Kısım 1: Kendini Değersiz Hissetmek
Çömlek derken yazar vücudun hangi bölgesini hastettiğini blogun başlığında bildiriyor sevgili günlük. Her neyse, bu madde bir çok etmen tarafından ortaya çıkıyor, ama fark etmesi sadece bir saniyeyi alıyor. Durumun en acı yanı da bu zaten. blogun başlığındaki hali en net deneyimlediğimiz, yani çömleği kırdığımız an kendisi. 
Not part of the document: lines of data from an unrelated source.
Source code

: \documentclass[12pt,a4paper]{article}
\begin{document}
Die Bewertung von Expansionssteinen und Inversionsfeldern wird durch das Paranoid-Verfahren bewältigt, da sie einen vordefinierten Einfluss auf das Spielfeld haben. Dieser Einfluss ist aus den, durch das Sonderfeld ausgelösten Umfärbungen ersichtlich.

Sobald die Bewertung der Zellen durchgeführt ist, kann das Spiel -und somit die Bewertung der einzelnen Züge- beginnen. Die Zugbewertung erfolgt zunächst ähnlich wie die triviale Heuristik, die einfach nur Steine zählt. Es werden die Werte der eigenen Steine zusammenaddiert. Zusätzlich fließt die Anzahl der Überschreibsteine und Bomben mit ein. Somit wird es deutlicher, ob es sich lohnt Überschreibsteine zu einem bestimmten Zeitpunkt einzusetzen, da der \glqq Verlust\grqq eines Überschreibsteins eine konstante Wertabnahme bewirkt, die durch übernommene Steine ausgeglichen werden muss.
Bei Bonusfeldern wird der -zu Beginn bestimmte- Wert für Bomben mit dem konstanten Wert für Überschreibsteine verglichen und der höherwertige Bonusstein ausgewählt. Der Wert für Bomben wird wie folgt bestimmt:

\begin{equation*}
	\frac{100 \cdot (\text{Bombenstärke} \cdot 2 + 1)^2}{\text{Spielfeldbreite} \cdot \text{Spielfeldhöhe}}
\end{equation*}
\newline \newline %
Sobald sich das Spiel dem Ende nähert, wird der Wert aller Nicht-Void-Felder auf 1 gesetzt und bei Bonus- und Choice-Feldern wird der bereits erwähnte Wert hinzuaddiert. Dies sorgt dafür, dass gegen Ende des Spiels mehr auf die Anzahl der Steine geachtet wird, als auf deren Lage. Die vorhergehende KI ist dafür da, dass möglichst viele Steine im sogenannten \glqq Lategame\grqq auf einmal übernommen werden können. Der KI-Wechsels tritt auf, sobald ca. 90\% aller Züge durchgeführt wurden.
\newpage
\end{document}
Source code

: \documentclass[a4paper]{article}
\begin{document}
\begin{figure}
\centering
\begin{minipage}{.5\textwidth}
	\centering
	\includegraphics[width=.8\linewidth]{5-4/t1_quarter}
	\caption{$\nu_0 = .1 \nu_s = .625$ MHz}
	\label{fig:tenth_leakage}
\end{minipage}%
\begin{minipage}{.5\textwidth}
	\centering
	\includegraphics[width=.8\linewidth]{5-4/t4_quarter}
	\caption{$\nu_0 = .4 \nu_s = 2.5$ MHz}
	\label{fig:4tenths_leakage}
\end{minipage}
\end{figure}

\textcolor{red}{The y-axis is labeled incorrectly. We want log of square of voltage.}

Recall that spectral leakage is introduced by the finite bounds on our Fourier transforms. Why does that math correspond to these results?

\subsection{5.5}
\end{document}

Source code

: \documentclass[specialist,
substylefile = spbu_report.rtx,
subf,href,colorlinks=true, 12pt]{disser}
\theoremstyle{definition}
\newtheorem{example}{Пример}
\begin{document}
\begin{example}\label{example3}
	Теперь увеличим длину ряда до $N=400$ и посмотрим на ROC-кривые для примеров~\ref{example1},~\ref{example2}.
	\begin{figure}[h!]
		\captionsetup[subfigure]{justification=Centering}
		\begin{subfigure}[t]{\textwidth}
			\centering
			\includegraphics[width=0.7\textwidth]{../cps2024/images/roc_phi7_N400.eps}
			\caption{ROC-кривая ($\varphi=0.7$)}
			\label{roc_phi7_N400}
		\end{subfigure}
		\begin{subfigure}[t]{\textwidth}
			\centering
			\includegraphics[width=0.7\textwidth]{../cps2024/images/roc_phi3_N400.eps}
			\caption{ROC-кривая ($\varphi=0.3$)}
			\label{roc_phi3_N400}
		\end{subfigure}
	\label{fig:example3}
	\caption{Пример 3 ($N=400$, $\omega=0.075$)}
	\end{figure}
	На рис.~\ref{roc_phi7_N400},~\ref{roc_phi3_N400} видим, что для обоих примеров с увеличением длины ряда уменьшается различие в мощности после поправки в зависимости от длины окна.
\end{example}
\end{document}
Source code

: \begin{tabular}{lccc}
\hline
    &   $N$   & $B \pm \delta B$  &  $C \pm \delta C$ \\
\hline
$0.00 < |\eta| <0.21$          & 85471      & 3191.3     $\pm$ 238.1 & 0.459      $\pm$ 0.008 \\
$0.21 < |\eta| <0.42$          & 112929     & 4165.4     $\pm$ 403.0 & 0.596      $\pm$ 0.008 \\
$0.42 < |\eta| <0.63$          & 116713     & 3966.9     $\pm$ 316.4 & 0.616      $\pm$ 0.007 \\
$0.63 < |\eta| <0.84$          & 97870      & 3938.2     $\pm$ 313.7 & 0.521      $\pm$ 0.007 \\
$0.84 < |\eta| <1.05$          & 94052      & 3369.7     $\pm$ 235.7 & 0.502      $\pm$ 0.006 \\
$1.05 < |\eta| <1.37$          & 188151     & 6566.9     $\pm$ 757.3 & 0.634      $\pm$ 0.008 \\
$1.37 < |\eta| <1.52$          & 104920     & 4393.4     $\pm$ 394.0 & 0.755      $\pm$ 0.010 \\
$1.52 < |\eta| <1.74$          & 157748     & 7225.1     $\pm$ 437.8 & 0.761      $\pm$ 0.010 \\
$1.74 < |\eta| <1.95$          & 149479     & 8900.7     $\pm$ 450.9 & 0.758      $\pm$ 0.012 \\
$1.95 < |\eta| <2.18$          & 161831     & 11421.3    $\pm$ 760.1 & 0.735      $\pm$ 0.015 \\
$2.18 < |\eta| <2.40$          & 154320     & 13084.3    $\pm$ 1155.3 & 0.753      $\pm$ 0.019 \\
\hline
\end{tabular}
Sen Teresa değilsin, sadece bir işçisin!
Her gün yaşadığımı söyleyebilirim bu kendimi değersiz hissetme halini. Özellikle ders anlatırken...Tam kendimi kaptırmış, bir yandan yeni bir dil öğrenmenin yalnızca dilbilgisi olmadığını vurgulayıp, diğer yandan ufak mitoloji hikayelerini öğrettiğim dilde anlatırken; bir çok öğrencinin de bundan keyif aldığını görüp içten içe coşuyorum! Bu mesleği yapmaktan aslında ne kadar çok keyif aldığımı falan hissediyorum bir anda! Tam da o sırada, durumu sınıftan bir tık geri olan İzmirli sarışın prototipine uygun bir kız öğrencinin "Hocağğm yoğğklamayı imzağğğlamadığğk gağğlibağğ!" şeklinde avaz avaz yükselen fokbalığı tonlaması tadındaki cümle ufak bir kıç üstüne düşme etkisi yaratıyor arkaplanda. Ardından iç ses fısıldıyor: "Bir dil öğretiyorsun diye kendini öğrencilerin ufkunu açmaya yardım eden bir sahne sanatçısı mı sandın ey kurabiye? Sen anca sana verilen kitabı bitirmeye, kağıt işlerini de eksiksiz ve zamanında halledip, sırf öğretmenim diye dil öğretmeyi ideali benimsememesi gereken (!) paralı bir kölesin!" İşte o an, sadece ufak ve acı bir gülümsemeyle öğrencilere yoklama kağıdını verip, dilbilgisi kurallarını tahtaya (+) ve (-) gibi işaretler kullanmak suretiyle sıralıyorum. Öğrencileri bir rahatlama alıyor elbette bir nebze.
"Mecbursun!", by the dearest içses 
Mecburum, özgün olduğumda bundan memnun olanlar olduğu kadar, hevesikursaktabırakmayameyillifazlavurdumduymazüniversiteöğrencisi mahlaslı karakterlerimiz de mevcut. Elbette bu son karakter kategorisine eşlik eden başka kategoriler de var (sennekadaryorulupçabalarsançabalabengörmekistediğimigörürüm gibi mesela).
Şiddetin ne hoş, göremedik şefkatini. 
Kıssadan hisse, kendini değersiz hissetmenin bu kadar günlük ve sıradan olaylar tarafından tetiklendiği gerçeği gözler önünde. Ha bu durumun elbet daha bariz ve önemli sebepleri var ama onlardan bahsedip moral bozmak istemiyorum günlüğün ilk yazısından.
Kurabiye bildiğin çatır çatır çatlıyor! Ama lezzetinden değil, şiddetinden (!).